[P] Help implementing “Deep Unsupervised Clustering with Gaussian Mixture Variational Autoencoders” paper?
Here is the link the paper I am referring to: https://arxiv.org/pdf/1611.02648.pdf
I am having trouble understanding how to implement this paper correctly. So I understand that instead of using an isotropic Gaussian as the prior for the latent space, they are using a mixture of Gaussians. And then I am really having trouble understanding how they are calculating their lower bound, or specifically the terms in it, which are reconstruction term, conditional prior term, w-prior term and z-prior term. The z-prior term is a direct probability of the class a data point would belong to, and I am not sure where they are getting this from. So if anybody could offer any help or point me to somewhere I could find some help, it would be greatly appreciated!

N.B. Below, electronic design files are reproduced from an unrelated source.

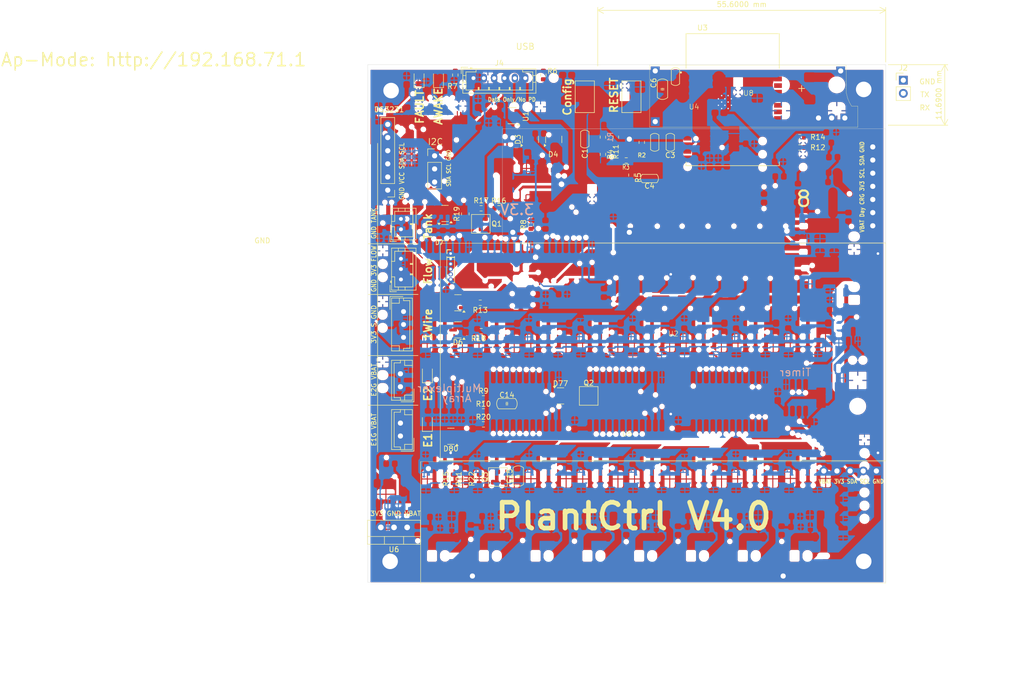
<source format=kicad_pcb>
(kicad_pcb
	(version 20241229)
	(generator "pcbnew")
	(generator_version "9.0")
	(general
		(thickness 1.6)
		(legacy_teardrops no)
	)
	(paper "A4")
	(layers
		(0 "F.Cu" signal)
		(4 "In1.Cu" signal)
		(6 "In2.Cu" signal)
		(2 "B.Cu" signal)
		(9 "F.Adhes" user "F.Adhesive")
		(11 "B.Adhes" user "B.Adhesive")
		(13 "F.Paste" user)
		(15 "B.Paste" user)
		(5 "F.SilkS" user "F.Silkscreen")
		(7 "B.SilkS" user "B.Silkscreen")
		(1 "F.Mask" user)
		(3 "B.Mask" user)
		(17 "Dwgs.User" user "User.Drawings")
		(19 "Cmts.User" user "User.Comments")
		(21 "Eco1.User" user "User.Eco1")
		(23 "Eco2.User" user "User.Eco2")
		(25 "Edge.Cuts" user)
		(27 "Margin" user)
		(31 "F.CrtYd" user "F.Courtyard")
		(29 "B.CrtYd" user "B.Courtyard")
		(35 "F.Fab" user)
		(33 "B.Fab" user)
	)
	(setup
		(stackup
			(layer "F.SilkS"
				(type "Top Silk Screen")
			)
			(layer "F.Paste"
				(type "Top Solder Paste")
			)
			(layer "F.Mask"
				(type "Top Solder Mask")
				(thickness 0.01)
			)
			(layer "F.Cu"
				(type "copper")
				(thickness 0.035)
			)
			(layer "dielectric 1"
				(type "prepreg")
				(thickness 0.1)
				(material "FR4")
				(epsilon_r 4.5)
				(loss_tangent 0.02)
			)
			(layer "In1.Cu"
				(type "copper")
				(thickness 0.035)
			)
			(layer "dielectric 2"
				(type "core")
				(thickness 1.24)
				(material "FR4")
				(epsilon_r 4.5)
				(loss_tangent 0.02)
			)
			(layer "In2.Cu"
				(type "copper")
				(thickness 0.035)
			)
			(layer "dielectric 3"
				(type "prepreg")
				(thickness 0.1)
				(material "FR4")
				(epsilon_r 4.5)
				(loss_tangent 0.02)
			)
			(layer "B.Cu"
				(type "copper")
				(thickness 0.035)
			)
			(layer "B.Mask"
				(type "Bottom Solder Mask")
				(thickness 0.01)
			)
			(layer "B.Paste"
				(type "Bottom Solder Paste")
			)
			(layer "B.SilkS"
				(type "Bottom Silk Screen")
			)
			(copper_finish "HAL lead-free")
			(dielectric_constraints no)
		)
		(pad_to_mask_clearance 0.05)
		(allow_soldermask_bridges_in_footprints no)
		(tenting front back)
		(aux_axis_origin 68.58 26.67)
		(grid_origin 68.58 26.67)
		(pcbplotparams
			(layerselection 0x00000000_00000000_5555555f_ffffffff)
			(plot_on_all_layers_selection 0x00000000_00000000_00000000_00000000)
			(disableapertmacros no)
			(usegerberextensions no)
			(usegerberattributes no)
			(usegerberadvancedattributes no)
			(creategerberjobfile no)
			(dashed_line_dash_ratio 12.000000)
			(dashed_line_gap_ratio 3.000000)
			(svgprecision 4)
			(plotframeref no)
			(mode 1)
			(useauxorigin no)
			(hpglpennumber 1)
			(hpglpenspeed 20)
			(hpglpendiameter 15.000000)
			(pdf_front_fp_property_popups yes)
			(pdf_back_fp_property_popups yes)
			(pdf_metadata yes)
			(pdf_single_document no)
			(dxfpolygonmode yes)
			(dxfimperialunits yes)
			(dxfusepcbnewfont yes)
			(psnegative no)
			(psa4output no)
			(plot_black_and_white yes)
			(sketchpadsonfab no)
			(plotpadnumbers no)
			(hidednponfab no)
			(sketchdnponfab yes)
			(crossoutdnponfab yes)
			(subtractmaskfromsilk no)
			(outputformat 1)
			(mirror no)
			(drillshape 0)
			(scaleselection 1)
			(outputdirectory "gerber/")
		)
	)
	(net 0 "")
	(net 1 "EN")
	(net 2 "VBAT")
	(net 3 "GND")
	(net 4 "3_3V")
	(net 5 "Temp")
	(net 6 "Net-(C2-Pad2)")
	(net 7 "PUMP_ENABLE")
	(net 8 "TANK_SENSOR")
	(net 9 "Charge")
	(net 10 "unconnected-(U3-IO15-Pad23)")
	(net 11 "Net-(Q1-G)")
	(net 12 "ESP_RX")
	(net 13 "ESP_TX")
	(net 14 "Net-(Boot1-Pad2)")
	(net 15 "SDA")
	(net 16 "SCL")
	(net 17 "unconnected-(U3-IO23-Pad21)")
	(net 18 "Net-(CD1-A)")
	(net 19 "Net-(D1-K)")
	(net 20 "Net-(J7-Pin_1)")
	(net 21 "unconnected-(U4-GND-Pad10)")
	(net 22 "unconnected-(U4-GND-Pad9)")
	(net 23 "CD_Probe")
	(net 24 "IsDay")
	(net 25 "LED_ENABLE")
	(net 26 "WORKING")
	(net 27 "unconnected-(U4-GND-Pad8)")
	(net 28 "unconnected-(U4-GND-Pad11)")
	(net 29 "ENABLE_TANK")
	(net 30 "unconnected-(U4-3V3-Pad4)")
	(net 31 "USB_D-")
	(net 32 "FLOW")
	(net 33 "USB_D+")
	(net 34 "BOOT_SEL")
	(net 35 "WARN_LED")
	(net 36 "unconnected-(U4-VBAT-Pad1)")
	(net 37 "SQW")
	(net 38 "32K")
	(net 39 "USB_BUS")
	(net 40 "Net-(R3-Pad1)")
	(net 41 "unconnected-(U1-I{slash}O2-Pad4)")
	(net 42 "unconnected-(U1-I{slash}O1-Pad6)")
	(net 43 "unconnected-(U3-IO8-Pad10)")
	(net 44 "unconnected-(U3-IO0-Pad8)")
	(net 45 "unconnected-(U3-NC-Pad22)")
	(net 46 "unconnected-(U2-GND-Pad11)")
	(net 47 "unconnected-(U2-GND-Pad8)")
	(net 48 "unconnected-(U2-GND-Pad10)")
	(net 49 "unconnected-(U2-VBAT-Pad2)")
	(net 50 "unconnected-(U2-GND-Pad9)")
	(net 51 "unconnected-(U2-GND-Pad7)")
	(net 52 "Net-(D78-K)")
	(net 53 "Net-(D78-A)")
	(net 54 "Net-(Q2-G)")
	(net 55 "Net-(J4-Pin_5)")
	(net 56 "Net-(J4-Pin_2)")
	(net 57 "unconnected-(U3-IO21-Pad19)")
	(net 58 "Net-(D79-K)")
	(net 59 "Net-(D79-A)")
	(net 60 "Net-(Q3-G)")
	(net 61 "EXTRA_1")
	(net 62 "EXTRA_2")
	(footprint "Package_TO_SOT_SMD:SOT-23" (layer "F.Cu") (at 206.8925 103.67))
	(footprint "MPPT:MPPT" (layer "F.Cu") (at 232.68 48.3075))
	(footprint "Button_Switch_SMD:SW_SPST_CK_RS282G05A3" (layer "F.Cu") (at 220.58 45.87 -90))
	(footprint "PumpOut:PumpModule" (layer "F.Cu") (at 219.88 111.47))
	(footprint "Connector_JST:JST_EH_B2B-EH-A_1x02_P2.50mm_Vertical" (layer "F.Cu") (at 175.98 111.42 90))
	(footprint "PCM_Capacitor_SMD_Handsoldering_AKL:C_0805_2012Metric_Pad1.18x1.45mm" (layer "F.Cu") (at 198.735 119.159106 90))
	(footprint "PCM_Capacitor_SMD_Handsoldering_AKL:C_0603_1608Metric_Pad1.08x0.95mm" (layer "F.Cu") (at 229.08 41.97 -90))
	(footprint "Resistor_SMD:R_0603_1608Metric" (layer "F.Cu") (at 253.08 53.67 180))
	(footprint "PCM_Capacitor_SMD_Handsoldering_AKL:C_0603_1608Metric_Pad1.08x0.95mm" (layer "F.Cu") (at 224.08 61.67 180))
	(footprint "Button_Switch_SMD:SW_SPST_CK_RS282G05A3" (layer "F.Cu") (at 211.58 45.87 -90))
	(footprint "Resistor_SMD:R_0603_1608Metric" (layer "F.Cu") (at 222.58 54.67 90))
	(footprint "Connector_JST:JST_PH_B3B-PH-K_1x03_P2.00mm_Vertical" (layer "F.Cu") (at 176.08 81.17 90))
	(footprint "Connector_JST:JST_EH_B3B-EH-A_1x03_P2.50mm_Vertical" (layer "F.Cu") (at 176.58 87.37 -90))
	(footprint "Resistor_SMD:R_0603_1608Metric" (layer "F.Cu") (at 191.555 67.42 180))
	(footprint "Resistor_SMD:R_0603_1608Metric" (layer "F.Cu") (at 188.69 119.695 90))
	(footprint "Package_TO_SOT_SMD:SOT-23" (layer "F.Cu") (at 187.08 85.67 180))
	(footprint "LED_SMD:LED_0805_2012Metric" (layer "F.Cu") (at 179.58 42.42 90))
	(footprint "Package_TO_SOT_SMD:SOT-23" (layer "F.Cu") (at 184.5925 68.42 180))
	(footprint "Resistor_SMD:R_0603_1608Metric" (layer "F.Cu") (at 217.58 53.67 -90))
	(footprint "Connector_PinHeader_2.54mm:PinHeader_1x06_P2.54mm_Vertical" (layer "F.Cu") (at 173.53 63.91 180))
	(footprint "LED_SMD:LED_0805_2012Metric" (layer "F.Cu") (at 181.18 108.845 90))
	(footprint "Resistor_SMD:R_0603_1608Metric" (layer "F.Cu") (at 186.58 41.67 -90))
	(footprint "Package_TO_SOT_SMD:SOT-23-6" (layer "F.Cu") (at 197.5175 49.52 180))
	(footprint "Package_TO_SOT_SMD:SOT-23" (layer "F.Cu") (at 187.08 90.92 180))
	(footprint "PCM_Capacitor_SMD_Handsoldering_AKL:C_0805_2012Metric_Pad1.18x1.45mm" (layer "F.Cu") (at 196.5425 105.17))
	(footprint "Resistor_SMD:R_0603_1608Metric" (layer "F.Cu") (at 219.58 58.17))
	(footprint "Resistor_SMD:R_0603_1608Metric" (layer "F.Cu") (at 194.98 67.42))
	(footprint "PCM_Capacitor_SMD_Handsoldering_AKL:C_0603_1608Metric_Pad1.08x0.95mm" (layer "F.Cu") (at 211.58 54.0325 90))
	(footprint "Package_TO_SOT_SMD:SOT-23" (layer "F.Cu") (at 205.58 54.1075 90))
	(footprint "Resistor_SMD:R_0603_1608Metric" (layer "F.Cu") (at 191.5675 91.17))
	(footprint "PCM_Capacitor_SMD_Handsoldering_AKL:C_0805_2012Metric_Pad1.18x1.45mm" (layer "F.Cu") (at 226.58 44.4075 90))
	(footprint "Resistor_SMD:R_0603_1608Metric" (layer "F.Cu") (at 192.005 106.66))
	(footprint "Modules:LightPower"
		(layer "F.Cu")
		(uuid "68f5fa27-99c3-4d47-a090-553a4ba1684e")
		(at 243.18 45.67)
		(property "Reference" "U8"
			(at 0 -0.5 0)
			(unlocked yes)
			(layer "F.SilkS")
			(uuid "3fb75a03-eed9-4856-85ff-13c4cbfbfc5d")
			(effects
				(font
					(size 1 1)
					(thickness 0.1)
				)
			)
		)
		(property "Value" "~"
			(at 0 1 0)
			(unlocked yes)
			(layer "F.Fab")
			(uuid "47de79a4-74d8-4a8d-9e6e-682cbd02f22e")
			(effects
				(font
					(size 1 1)
					(thickness 0.15)
				)
			)
		)
		(property "Datasheet" ""
			(at 0 0 0)
			(unlocked yes)
			(layer "F.Fab")
			(hide yes)
			(uuid "2729caca-868e-4974-a7da-3708b341bcd9")
			(effects
				(font
					(size 1 1)
					(thickness 0.15)
				)
			)
		)
		(property "Description" ""
			(at 0 0 0)
			(unlocked yes)
			(layer "F.Fab")
			(hide yes)
			(uuid "5b53fa72-205c-484c-8729-4b8c1ffcfb3e")
			(effects
				(font
					(size 1 1)
					(thickness 0.15)
				)
			)
		)
		(property "LCSC" ""
			(at 0 0 0)
			(unlocked yes)
			(layer "F.Fab")
			(hide yes)
			(uuid "4625fddd-7d04-47ca-8dbf-80edb81ad300")
			(effects
				(font
					(size 1 1)
					(thickness 0.15)
				)
			)
		)
		(property "Sim.Device" ""
			(at 0 0 0)
			(unlocked yes)
			(layer "F.Fab")
			(hide yes)
			(uuid "fd1de69d-fa15-48a6-a293-4a2d875b3e58")
			(effects
				(font
					(size 1 1)
					(thickness 0.15)
				)
			)
		)
		(property "Sim.Pins" ""
			(at 0 0 0)
			(unlocked yes)
			(layer "F.Fab")
			(hide yes)
			(uuid "88be5995-a033-4d94-b432-63c175bf6288")
			(effects
				(font
					(size 1 1)
					(thickness 0.15)
				)
			)
		)
		(property "Sim.Type" ""
			(at 0 0 0)
			(unlocked yes)
			(layer "F.Fab")
			(hide yes)
			(uuid "3ffa04bc-26a2-4ddb-81bf-7c04726603f7")
			(effects
				(font
					(size 1 1)
					(thickness 0.15)
				)
			)
		)
		(path "/1fc30857-6cc9-4908-b39c-f3627781ee69")
		(sheetname "/")
		(sheetfile "PlantCtrlESP32.kicad_sch")
		(attr smd)
		(fp_line
			(start -19.1 -5.9)
			(end 18.9 -5.9)
			(stroke
				(width 0.05)
				(type solid)
			)
			(layer "F.SilkS")
			(uuid "1760e015-fd49-441a-8844-2a4f4559605a")
		)
		(fp_line
			(start -19.1 6.1)
			(end -19.1 -5.9)
			(stroke
				(width 0.05)
				(type solid)
			)
			(layer "F.SilkS")
			(uuid "d5fc753d-3244-4e75-abf0-ff15da83aa28")
		)
		(fp_line
			(start 18.9 -5.9)
			(end 18.9 -0.5)
			(stroke
				(width 0.05)
				(type solid)
			)
			(layer "F.SilkS")
			(uuid "c9c3c41f-6c69-4fa7-93bb-a485dc76207b")
		)
		(fp_line
			(start 18.9 -0.5)
			(end 19.15 0.5)
			(stroke
				(width 0.05)
				(type solid)
			)
			(layer "F.SilkS")
			(uuid "be5f7625-536a-4b9a-8d29-a585f88e7bd5")
		)
		(fp_line
			(start 19.15 0.5)
			(end 19.5 1.3)
			(stroke
				(width 0.05)
				(type solid)
			)
			(layer "F.SilkS")
			(uuid "5c8ea4ef-3c9f-4b09-a189-cfe02d46adbe")
		)
		(fp_line
			(start 19.5 1.3)
			(end 19.9 2)
			(stroke
				(width 0.05)
				(type solid)
			)
			(layer "F.SilkS")
			(uuid "d71bd85e-46ee-446c-ac85-ca8ad1bd73b8")
		)
		(fp_line
			(start 19.9 2)
			(end 21.1 2)
			(stroke
				(width 0.05)
				(type solid)
			)
			(layer "F.SilkS")
			(uuid "24cc34c3-5f3b-41fa-8b1c-76f8b755a230")
		)
		(fp_line
			(start 21.1 6.1)
			(end -19.1 6.1)
			(stroke
				(width 0.05)
				(type solid)
			)
			(layer "F.SilkS")
			(uuid "615a268f-803e-42dc-a6e0-8bbf68fb353a")
		)
		(fp_line
			(start 21.1 6.1)
			(end 21.1 2)
			(stroke
				(width 0.05)
				(type solid)
			)
			(layer "F.SilkS")
			(uuid "fab29003-079d-4b48-9ac6-e3f749b69b96")
		)
		(fp_text user "${REFERENCE}"
			(at 0 2.5 0)
			(unlocked yes)
			(layer "F.Fab")
			(uuid "03b3e7c8-2d84-4a71-912b-45b9153b850f")
			(effects
				(font
					(size 1 1)
					(thickness 0.15)
				)
			)
		)
		(pad "1" thru_hole circle
			(at 13.52 4.3 270)
			(size 1.7 1.7)
			(drill 1)
			(layers "*.Cu" "*.Mask")
			(remove_unused_layers no)
			(net 25 "LED_ENABLE")
			(pinfunction "LED_ENABLE")
			(pintype "input")
			(uuid "ada2810d-8f4d-4b12-8bdd-edf76025e054")
		)
		(pad "2" thru_hole circle
			(at 16.06 4.3 270)
			(size 1.7 1.7)
			(drill 1)
			(layers "*.Cu" "*.Mask")
			(remove_unused_layers no)
			(net 2 "VBAT")
			(pinfunction "VBAT")
			(pintype "power_in")
			(uuid "d1430788-e081-462d-8500-dfe3057b3c08")
		)
		(pad "3" thru_hole rect
			(at 18.6 4.3 270)
	
... [5760409 chars truncated]
</source>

And in summary, here are my questions:
- How are they generating a mixture of Gaussians for the latent space? Does this mean creating n distributions for the latent space (where n is the number of clusters), so basically having n sets of mean and variance layers (each with the size of the latent space), rather than just one set of these layers like in a normal variational autoencoder? Or is the latent space still representing all the data, and then Gaussian distributions are sampled from the latent space?

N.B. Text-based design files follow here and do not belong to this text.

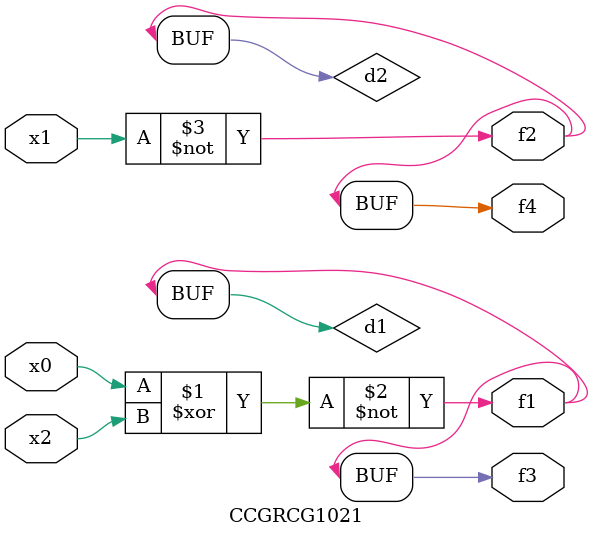
<source format=v>
module CCGRCG1021(
	input x0, x1, x2,
	output f1, f2, f3, f4
);

	wire d1, d2, d3;

	xnor (d1, x0, x2);
	nand (d2, x1);
	nor (d3, x1, x2);
	assign f1 = d1;
	assign f2 = d2;
	assign f3 = d1;
	assign f4 = d2;
endmodule

</source>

- How are they reparameterizing the distributions of multiple distributions (assuming my understanding of how they are doing the multiple Gaussians correct, which it’s very likely not)?
- How are they directly outputting the probability that a sample belongs to a certain distribution, which represents a cluster?
Any help is much appreciated, thank you!
Update: While thinking about it, I got this idea – they are generating n (number of clusters) mean and variance layers, and then averaging them out in order to do the reparametrization for the latent space? Or maybe averaging the reparametrization terms? I don’t know if that’s right, and it seems crazy expensive computationally if the value of n is large? And wouldn’t the mean and variance layers all be the same if done this way? I don’t know, I’m just confused, and it is very late.